Journal: Journal of obesity & metabolic syndrome
This narrative review synthesizes recent meta-analyses and key cohort data linking excess adiposity to cancer incidence, focusing on body mass index and waist circumference.
Key points:
- Across the 13 malignancies recognized as obesity-related, higher adiposity is consistently associated with increased cancer risk. Effect sizes vary by:
- Histologic subtype (e.g., stronger for esophageal adenocarcinoma than squamous cell carcinoma)
- Anatomic subsite (e.g., gastric cardia vs non-cardia)
- Sex and menopausal status
- Adiposity metric, with central adiposity (waist circumference) often conferring additional risk beyond BMI.
- Evidence is heterogeneous or less conclusive for certain cancers:
- Mixed or less consistent data for pancreas and thyroid.

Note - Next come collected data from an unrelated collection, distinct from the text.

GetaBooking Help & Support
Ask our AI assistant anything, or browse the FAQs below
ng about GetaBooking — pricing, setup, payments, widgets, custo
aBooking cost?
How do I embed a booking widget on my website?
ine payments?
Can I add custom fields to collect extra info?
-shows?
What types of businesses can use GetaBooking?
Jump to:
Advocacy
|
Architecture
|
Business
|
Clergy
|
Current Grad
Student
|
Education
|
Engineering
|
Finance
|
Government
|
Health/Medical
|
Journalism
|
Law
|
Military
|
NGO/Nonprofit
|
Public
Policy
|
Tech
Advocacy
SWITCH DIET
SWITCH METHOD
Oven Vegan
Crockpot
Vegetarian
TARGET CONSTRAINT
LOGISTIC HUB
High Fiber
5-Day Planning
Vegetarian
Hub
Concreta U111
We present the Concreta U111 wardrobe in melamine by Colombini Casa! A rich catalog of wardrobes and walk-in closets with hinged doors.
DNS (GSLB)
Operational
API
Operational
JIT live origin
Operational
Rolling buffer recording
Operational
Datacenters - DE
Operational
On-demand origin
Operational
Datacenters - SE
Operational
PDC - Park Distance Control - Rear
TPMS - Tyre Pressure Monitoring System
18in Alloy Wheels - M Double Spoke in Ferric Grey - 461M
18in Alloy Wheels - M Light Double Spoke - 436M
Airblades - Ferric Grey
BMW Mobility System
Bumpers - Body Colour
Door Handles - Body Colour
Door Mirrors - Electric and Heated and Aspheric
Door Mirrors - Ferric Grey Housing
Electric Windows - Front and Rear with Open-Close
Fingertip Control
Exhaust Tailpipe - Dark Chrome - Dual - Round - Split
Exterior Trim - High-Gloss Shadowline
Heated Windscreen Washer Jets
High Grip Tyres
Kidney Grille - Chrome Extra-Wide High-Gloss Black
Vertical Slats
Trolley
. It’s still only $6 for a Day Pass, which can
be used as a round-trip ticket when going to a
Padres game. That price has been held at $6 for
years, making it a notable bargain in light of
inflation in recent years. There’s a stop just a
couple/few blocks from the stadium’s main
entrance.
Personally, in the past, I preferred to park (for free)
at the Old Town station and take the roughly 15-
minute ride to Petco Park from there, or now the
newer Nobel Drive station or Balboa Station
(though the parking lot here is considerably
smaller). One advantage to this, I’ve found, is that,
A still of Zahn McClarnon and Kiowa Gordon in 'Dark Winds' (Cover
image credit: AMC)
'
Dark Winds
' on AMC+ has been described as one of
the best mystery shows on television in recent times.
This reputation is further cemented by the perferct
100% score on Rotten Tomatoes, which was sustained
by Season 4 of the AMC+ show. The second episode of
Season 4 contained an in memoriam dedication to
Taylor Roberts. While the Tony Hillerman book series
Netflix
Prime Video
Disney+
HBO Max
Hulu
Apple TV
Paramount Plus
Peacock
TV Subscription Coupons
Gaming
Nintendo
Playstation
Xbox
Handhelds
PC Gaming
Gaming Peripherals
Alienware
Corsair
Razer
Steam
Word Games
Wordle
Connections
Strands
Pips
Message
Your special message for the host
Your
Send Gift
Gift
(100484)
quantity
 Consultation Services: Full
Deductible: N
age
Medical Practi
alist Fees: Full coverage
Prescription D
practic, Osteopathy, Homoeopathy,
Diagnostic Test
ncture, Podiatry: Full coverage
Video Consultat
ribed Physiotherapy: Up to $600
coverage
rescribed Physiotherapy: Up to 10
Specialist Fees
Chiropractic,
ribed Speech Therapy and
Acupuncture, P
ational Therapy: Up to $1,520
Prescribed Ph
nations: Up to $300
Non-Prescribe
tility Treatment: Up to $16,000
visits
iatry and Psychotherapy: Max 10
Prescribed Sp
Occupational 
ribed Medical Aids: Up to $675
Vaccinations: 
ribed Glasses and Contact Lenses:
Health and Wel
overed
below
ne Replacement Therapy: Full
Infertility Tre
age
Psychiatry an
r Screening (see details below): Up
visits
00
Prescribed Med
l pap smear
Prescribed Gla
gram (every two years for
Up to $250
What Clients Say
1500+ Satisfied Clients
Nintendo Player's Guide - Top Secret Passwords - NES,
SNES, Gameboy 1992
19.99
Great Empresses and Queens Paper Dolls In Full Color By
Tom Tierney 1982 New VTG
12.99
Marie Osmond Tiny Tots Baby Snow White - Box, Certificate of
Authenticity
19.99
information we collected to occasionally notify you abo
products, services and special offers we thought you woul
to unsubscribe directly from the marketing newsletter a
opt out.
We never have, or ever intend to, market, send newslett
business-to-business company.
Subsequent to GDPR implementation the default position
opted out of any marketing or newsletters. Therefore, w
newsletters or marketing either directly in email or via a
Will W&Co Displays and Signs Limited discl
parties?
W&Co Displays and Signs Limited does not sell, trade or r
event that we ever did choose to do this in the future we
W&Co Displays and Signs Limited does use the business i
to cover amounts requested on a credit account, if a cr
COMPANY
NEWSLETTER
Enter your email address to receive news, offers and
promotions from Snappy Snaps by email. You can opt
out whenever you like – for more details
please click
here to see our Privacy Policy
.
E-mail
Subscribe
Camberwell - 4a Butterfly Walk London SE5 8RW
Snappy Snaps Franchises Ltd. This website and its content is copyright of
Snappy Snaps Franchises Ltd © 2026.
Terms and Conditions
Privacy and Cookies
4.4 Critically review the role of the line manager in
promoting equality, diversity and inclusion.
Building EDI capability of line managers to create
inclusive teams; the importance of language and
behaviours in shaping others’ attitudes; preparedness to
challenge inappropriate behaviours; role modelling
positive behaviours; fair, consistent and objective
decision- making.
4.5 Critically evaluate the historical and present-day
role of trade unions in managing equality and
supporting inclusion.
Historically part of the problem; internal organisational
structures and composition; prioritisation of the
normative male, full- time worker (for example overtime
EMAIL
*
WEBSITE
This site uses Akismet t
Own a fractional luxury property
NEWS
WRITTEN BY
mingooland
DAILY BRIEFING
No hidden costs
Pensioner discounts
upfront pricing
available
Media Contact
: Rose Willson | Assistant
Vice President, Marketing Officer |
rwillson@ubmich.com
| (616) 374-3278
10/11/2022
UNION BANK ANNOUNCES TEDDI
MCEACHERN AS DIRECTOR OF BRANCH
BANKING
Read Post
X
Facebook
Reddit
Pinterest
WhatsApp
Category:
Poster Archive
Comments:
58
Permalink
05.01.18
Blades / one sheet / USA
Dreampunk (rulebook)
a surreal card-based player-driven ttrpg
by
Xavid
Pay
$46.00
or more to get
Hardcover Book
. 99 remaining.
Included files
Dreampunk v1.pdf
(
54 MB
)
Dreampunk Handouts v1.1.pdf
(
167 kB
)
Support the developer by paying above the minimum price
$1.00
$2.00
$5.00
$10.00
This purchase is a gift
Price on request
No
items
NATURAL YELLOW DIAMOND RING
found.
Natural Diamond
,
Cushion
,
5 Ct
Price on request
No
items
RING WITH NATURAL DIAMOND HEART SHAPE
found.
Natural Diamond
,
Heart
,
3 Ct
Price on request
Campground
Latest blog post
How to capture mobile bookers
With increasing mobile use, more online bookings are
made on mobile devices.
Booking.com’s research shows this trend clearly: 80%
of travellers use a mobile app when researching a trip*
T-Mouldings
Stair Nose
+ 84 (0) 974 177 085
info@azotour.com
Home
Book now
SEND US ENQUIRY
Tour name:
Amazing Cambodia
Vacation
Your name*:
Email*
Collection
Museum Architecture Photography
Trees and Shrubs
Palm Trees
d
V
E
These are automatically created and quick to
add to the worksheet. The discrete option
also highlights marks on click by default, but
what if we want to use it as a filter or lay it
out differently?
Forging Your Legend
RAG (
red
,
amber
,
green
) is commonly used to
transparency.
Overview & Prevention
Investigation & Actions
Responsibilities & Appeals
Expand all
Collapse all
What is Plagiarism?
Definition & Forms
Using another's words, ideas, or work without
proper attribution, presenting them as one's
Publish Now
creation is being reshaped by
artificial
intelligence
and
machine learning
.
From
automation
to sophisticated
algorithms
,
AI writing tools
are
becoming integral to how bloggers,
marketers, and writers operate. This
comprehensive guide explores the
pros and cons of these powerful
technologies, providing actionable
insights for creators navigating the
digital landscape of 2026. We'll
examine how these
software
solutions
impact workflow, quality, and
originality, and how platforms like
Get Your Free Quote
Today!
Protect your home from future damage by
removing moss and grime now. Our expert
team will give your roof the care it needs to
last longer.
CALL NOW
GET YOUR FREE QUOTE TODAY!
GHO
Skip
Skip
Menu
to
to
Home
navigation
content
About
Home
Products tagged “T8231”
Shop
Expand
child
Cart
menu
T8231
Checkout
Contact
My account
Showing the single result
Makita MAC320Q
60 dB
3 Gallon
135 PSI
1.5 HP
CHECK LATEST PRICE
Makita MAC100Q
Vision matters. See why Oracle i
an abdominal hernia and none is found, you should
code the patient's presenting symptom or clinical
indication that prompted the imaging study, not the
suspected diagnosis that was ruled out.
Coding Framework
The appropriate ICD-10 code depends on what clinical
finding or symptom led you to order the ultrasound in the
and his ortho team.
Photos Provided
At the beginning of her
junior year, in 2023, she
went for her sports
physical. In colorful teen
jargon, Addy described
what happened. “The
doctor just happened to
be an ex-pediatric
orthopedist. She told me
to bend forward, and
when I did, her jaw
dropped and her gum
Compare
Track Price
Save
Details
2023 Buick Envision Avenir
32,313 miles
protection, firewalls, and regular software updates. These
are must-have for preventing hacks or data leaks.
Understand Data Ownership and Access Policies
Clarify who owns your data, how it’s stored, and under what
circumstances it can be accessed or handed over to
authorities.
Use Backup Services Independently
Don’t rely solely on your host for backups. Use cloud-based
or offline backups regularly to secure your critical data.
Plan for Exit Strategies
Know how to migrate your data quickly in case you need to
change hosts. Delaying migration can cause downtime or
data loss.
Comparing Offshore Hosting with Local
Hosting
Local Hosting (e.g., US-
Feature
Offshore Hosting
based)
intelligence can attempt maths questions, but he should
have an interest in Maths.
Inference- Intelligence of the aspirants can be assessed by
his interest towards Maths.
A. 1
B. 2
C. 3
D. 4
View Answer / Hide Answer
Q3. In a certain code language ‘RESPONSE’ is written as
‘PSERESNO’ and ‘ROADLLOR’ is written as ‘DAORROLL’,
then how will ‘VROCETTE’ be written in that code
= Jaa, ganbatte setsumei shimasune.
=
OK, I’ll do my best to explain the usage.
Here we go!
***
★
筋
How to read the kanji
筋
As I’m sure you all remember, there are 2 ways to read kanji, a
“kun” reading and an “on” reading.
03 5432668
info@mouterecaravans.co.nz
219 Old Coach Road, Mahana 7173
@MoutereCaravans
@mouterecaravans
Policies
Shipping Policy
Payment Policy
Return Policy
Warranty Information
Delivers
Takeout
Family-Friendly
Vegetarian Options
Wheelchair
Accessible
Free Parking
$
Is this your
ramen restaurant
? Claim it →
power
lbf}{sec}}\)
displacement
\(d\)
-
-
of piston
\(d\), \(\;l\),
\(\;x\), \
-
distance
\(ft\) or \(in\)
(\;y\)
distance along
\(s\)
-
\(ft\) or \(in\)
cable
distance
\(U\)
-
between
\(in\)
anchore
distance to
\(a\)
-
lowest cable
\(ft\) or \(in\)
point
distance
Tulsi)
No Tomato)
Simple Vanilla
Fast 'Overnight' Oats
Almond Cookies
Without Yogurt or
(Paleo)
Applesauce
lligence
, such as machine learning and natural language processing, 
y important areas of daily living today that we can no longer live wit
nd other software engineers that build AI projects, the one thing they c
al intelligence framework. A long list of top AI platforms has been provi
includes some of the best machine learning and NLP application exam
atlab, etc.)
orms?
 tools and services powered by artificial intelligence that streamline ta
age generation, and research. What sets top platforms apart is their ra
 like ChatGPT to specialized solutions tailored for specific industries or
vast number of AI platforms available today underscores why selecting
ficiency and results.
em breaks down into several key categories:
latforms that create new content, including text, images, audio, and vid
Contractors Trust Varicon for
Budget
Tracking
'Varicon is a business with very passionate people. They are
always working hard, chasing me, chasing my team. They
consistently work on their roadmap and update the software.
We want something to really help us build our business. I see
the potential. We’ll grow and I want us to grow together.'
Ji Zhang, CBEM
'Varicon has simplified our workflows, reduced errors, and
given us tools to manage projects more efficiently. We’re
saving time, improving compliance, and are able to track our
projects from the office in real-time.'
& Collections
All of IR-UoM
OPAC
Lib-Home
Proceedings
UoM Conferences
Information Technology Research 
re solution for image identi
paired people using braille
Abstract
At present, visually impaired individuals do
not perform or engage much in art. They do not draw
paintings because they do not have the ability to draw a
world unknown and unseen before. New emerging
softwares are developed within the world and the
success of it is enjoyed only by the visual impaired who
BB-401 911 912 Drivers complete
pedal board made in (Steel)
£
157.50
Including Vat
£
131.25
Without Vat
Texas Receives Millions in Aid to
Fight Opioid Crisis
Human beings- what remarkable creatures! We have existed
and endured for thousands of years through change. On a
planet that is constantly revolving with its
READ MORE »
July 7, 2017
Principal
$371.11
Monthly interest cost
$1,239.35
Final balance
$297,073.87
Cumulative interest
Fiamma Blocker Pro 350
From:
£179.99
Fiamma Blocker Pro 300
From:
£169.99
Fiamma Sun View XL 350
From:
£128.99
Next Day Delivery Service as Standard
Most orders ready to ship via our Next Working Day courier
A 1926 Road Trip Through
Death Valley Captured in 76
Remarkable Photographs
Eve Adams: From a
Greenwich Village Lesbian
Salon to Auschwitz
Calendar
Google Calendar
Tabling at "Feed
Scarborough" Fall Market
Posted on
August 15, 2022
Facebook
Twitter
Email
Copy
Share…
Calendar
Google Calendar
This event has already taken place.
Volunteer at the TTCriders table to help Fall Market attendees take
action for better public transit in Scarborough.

- Emerging but not firmly established associations for oral cavity, melanoma, bladder, non-Hodgkin lymphoma, and leukemia.
- Prevention and weight loss:
- Observational studies and selected interventional data suggest that intentional weight loss—via lifestyle change, pharmacotherapy (including GLP-1 receptor agonists), or bariatric surgery—may reduce overall or site‑specific cancer incidence.
- Effect estimates are variable, and residual confounding and causality remain concerns.
- Overall conclusion:
- Convergent epidemiologic data and underlying biologic plausibility support obesity as a modifiable risk factor for multiple cancers.
- The authors call for standardized adiposity measures, consistent stratification, better confounder control, and adequately powered long-term randomized or quasi-experimental studies to refine effect estimates and enable more precise cancer prevention strategies in people with obesity.